Show each line of the records below that contains the string "this", keeping only the lines with matching case.
-- Start of GIVEN ENTRIES --
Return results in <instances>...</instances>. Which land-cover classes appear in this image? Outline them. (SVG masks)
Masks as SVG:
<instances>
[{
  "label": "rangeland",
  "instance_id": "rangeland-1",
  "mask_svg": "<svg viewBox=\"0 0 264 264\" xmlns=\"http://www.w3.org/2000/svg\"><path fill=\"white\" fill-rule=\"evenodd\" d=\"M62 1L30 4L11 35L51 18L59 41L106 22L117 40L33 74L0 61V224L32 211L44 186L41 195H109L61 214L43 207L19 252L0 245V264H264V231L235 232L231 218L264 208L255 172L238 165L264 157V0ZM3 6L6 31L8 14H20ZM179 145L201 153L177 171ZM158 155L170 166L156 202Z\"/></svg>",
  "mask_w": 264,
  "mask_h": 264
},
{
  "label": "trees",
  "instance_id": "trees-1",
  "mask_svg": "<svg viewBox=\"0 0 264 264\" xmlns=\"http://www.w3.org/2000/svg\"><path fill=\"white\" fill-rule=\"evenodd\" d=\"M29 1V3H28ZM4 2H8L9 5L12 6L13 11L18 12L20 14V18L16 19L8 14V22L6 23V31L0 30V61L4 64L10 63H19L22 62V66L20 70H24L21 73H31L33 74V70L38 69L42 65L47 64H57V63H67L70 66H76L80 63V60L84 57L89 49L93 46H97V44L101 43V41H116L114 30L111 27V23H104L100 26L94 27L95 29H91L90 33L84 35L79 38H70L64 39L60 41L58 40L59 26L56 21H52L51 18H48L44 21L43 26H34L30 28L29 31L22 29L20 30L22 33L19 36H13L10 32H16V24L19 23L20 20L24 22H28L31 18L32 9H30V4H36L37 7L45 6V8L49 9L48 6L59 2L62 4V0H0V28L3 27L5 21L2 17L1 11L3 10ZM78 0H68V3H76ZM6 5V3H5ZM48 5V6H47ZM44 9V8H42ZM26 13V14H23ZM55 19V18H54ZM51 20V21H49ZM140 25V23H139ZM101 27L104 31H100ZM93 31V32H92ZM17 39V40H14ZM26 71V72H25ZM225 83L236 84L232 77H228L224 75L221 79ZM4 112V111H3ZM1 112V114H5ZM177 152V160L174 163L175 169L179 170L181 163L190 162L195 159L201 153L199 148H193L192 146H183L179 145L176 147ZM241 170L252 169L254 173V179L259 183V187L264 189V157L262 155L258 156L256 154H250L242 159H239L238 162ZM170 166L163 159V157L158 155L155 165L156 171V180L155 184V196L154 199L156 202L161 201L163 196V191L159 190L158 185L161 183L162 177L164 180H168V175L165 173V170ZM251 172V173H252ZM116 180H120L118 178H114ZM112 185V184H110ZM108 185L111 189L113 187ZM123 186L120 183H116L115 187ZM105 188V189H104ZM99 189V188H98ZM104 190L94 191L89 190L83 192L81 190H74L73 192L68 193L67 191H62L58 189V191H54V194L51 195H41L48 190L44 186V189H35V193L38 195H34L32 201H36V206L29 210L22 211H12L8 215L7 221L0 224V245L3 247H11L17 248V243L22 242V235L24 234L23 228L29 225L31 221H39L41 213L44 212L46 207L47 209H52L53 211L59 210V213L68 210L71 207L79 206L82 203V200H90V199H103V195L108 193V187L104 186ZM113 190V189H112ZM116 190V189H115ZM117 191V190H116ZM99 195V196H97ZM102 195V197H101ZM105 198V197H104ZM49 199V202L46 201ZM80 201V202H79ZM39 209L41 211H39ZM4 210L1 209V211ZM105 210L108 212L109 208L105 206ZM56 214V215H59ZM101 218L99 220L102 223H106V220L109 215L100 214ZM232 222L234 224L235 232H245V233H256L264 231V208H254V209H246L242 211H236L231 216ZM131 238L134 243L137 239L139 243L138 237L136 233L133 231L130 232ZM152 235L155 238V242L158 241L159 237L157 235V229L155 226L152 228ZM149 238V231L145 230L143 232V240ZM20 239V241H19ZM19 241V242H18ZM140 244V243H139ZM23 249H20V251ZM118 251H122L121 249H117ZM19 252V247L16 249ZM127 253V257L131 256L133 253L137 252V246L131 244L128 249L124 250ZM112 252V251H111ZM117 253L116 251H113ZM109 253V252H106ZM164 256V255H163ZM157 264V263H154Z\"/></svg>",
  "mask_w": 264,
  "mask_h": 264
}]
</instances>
-- End of GIVEN ENTRIES --
-- Start of GIVEN ENTRIES --
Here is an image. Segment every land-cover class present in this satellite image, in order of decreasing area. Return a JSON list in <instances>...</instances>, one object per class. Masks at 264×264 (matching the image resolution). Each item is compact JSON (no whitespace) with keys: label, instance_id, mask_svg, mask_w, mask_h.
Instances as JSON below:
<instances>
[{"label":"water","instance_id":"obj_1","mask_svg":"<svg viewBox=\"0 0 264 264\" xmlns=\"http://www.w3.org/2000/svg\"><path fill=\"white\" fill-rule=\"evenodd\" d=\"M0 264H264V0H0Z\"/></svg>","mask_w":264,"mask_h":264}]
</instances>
-- End of GIVEN ENTRIES --
- **WORKED SOLUTION**:
Return results in <instances>...</instances>. Which land-cover classes appear in this image? Outline them. (SVG masks)
Here is an image. Segment every land-cover class present in this satellite image, in order of decreasing area. Return a JSON list in <instances>...</instances>, one object per class. Masks at 264×264 (matching the image resolution). Each item is compact JSON (no whitespace) with keys: label, instance_id, mask_svg, mask_w, mask_h.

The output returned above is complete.